Yu Zidi inclinó su cabeza con una reverencia perfectamente medida.

—Qingya, ha pasado demasiado tiempo.

Las calles de la capital se sienten más brillantes con tu presencia.

Los labios de Yu Qingya se curvaron ligeramente.

—Y sin embargo, ya estaban brillantes con la presencia del Primer Príncipe.

Escucho que has estado…

industrioso estos últimos meses.

—Un príncipe debe permanecer diligente —respondió Yu Zidi con suavidad, el más mínimo destello de orgullo en su mirada—.

Hoy, espero asegurar un tesoro digno del futuro del Imperio.

—Un tesoro digno del Imperio…

Ella repitió suavemente, sus ojos entrecerrados como sopesando sus palabras.

—Esperemos que la subasta contenga algo que realmente cumpla con tan elevadas ambiciones.

El Primer Príncipe sonrió, pero no dijo nada más, simplemente gesticulando hacia las puertas doradas.

Fue entonces cuando la multitud estalló nuevamente.

Dos carruajes más habían entrado en la calle, cada uno escoltado por su propio destacamento de guardias imperiales.

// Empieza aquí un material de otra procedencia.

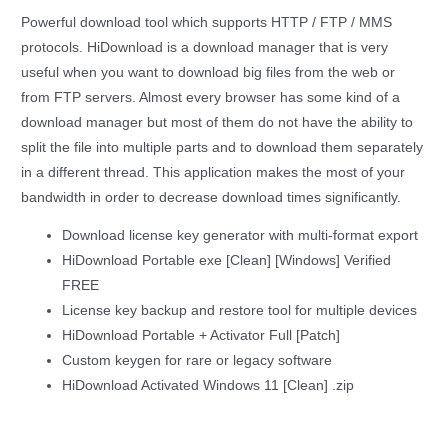
Powerful download tool which supports HTTP / FTP / MMS
protocols. HiDownload is a download manager that is very
useful when you want to download big files from the web or
from FTP servers. Almost every browser has some kind of a
download manager but most of them do not have the ability to
split the file into multiple parts and to download them separately
in a different thread. This application makes the most of your
bandwidth in order to decrease download times significantly.
Download license key generator with multi-format export
HiDownload Portable exe [Clean] [Windows] Verified
FREE
License key backup and restore tool for multiple devices
HiDownload Portable + Activator Full [Patch]
Custom keygen for rare or legacy software
HiDownload Activated Windows 11 [Clean] .zip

El primero llevaba el emblema de la casa del Tercer Príncipe.

El segundo mostraba el escudo de la facción del Séptimo Príncipe.

El Tercer Príncipe, Yu Wenzhao, descendió primero.

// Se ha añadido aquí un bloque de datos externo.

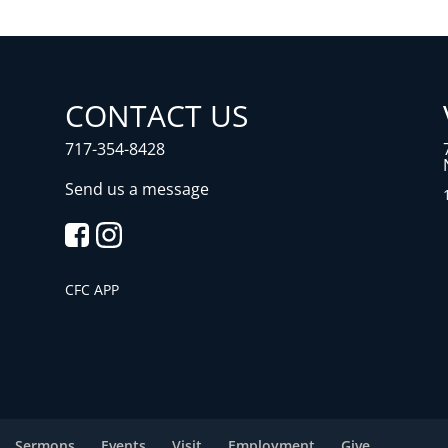
CONTACT US
717-354-8428
Send us a message
CFC APP
Sermons
Events
Visit
Employment
Give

Del carruaje del Séptimo Príncipe salió Yu Longxuan —de hombros anchos, su armadura resplandeciendo bajo el sol del mediodía.

A diferencia de los otros, no se molestó con la sutileza; sus pasos resonaban contra el pavimento de jade blanco, cada movimiento rebosante de confianza apenas contenida.

Yu Zidi dio un paso adelante con una sonrisa ensayada.

—Tercer Hermano, Séptimo Hermano, nos honráis con vuestra presencia.

Hoy, permitámonos…

—Déjate de actuaciones, Zidi —interrumpió Yu Longxuan, su voz resonando claramente sobre la multitud—.

¡No eres el Príncipe Heredero todavía!

Su sonrisa se amplió, un desafío en su tono.

—Veamos quién sale de aquí con el mayor tesoro hoy.

He venido por más que solo la vista.

Sin esperar una respuesta, giró sobre sus talones y se dirigió a la Gran Sala de Subastas Radiante, su séquito siguiéndolo como una marea de acero y seda.

«¡Ese idiota!», pensó Yu Zidi, aunque exteriormente mantuvo su educada sonrisa.

Yu Longxuan no tenía ni un ápice de humildad ni idea de cómo actuar como un miembro de la realeza.

Yu Zidi, aunque enfadado, sabía que mostrar su temperamento no produciría nada más que una pérdida de imagen.

El Tercer Príncipe dio el más leve de los asentimientos a su hermano mayor, luego se movió para seguirlo —sereno donde Longxuan había sido fuego, pero no menos formidable.

El aire exterior pareció volverse más pesado.

Si las paredes del salón de subastas pudieran hablar, ya estarían susurrando sobre la tormenta que se gestaba en su interior.

Pero todas estas grandes llegadas —aunque suficientes para marear a los plebeyos— eran meramente el preludio.

Un silencio cayó sin previo aviso, como si el aire mismo sintiera lo que se avecinaba.

Desde el extremo lejano del bulevar, apareció un solitario carruaje blanco.

No era ostentoso —su diseño era limpio, elegante, casi austero— pero era tirado por diez Caballos de Nube Espiritual, sus cascos nunca tocando el suelo, avanzando sobre espirales de pálida niebla.

A la cabeza de la procesión cabalgaban varios élites del Clan Bai, su formación apretada e inflexible, dividiendo a la multitud como una hoja atravesando seda.

Entonces, del carruaje blanco en el centro, una figura descendió primero —Bai Zihan.

Detrás de él vinieron Chu Ziyan, su brillante presencia como una chispa de llama en el aire invernal, y Bai Xueqing, de ojos fríos y compostura, cada paso igualándose al suyo sin vacilación.

Más élites del Clan Bai siguieron, sus filas inmaculadas, sus ojos fijos hacia adelante.

Era una declaración silenciosa para el imperio: el Clan Bai no había venido con su patriarca, ni lo necesitaba.

Bai Zihan era el hombre que hablaría por ellos hoy.

—Es él…

¡Bai Zihan!

—¿El Clan Li y Zhao vinieron con sus Líderes del Clan, pero el Clan Bai lo envió a él?

¿Podrá manejar la presión?

—¿Ni siquiera tiene veinte años, pero le permiten liderar toda la aparición del clan?

—¿Es esta la arrogancia del clan más fuerte del Imperio?

Los murmullos se arremolinaban como nubes de tormenta, pero nadie se atrevió a hablar demasiado alto.

Bai Zihan ni siquiera miró a la muchedumbre murmurante.

La leve sonrisa en sus labios permaneció sin cambios, como si ni la alabanza ni la duda pudieran alcanzarlo.

Bueno, ¡nada importa hoy excepto hacer dinero!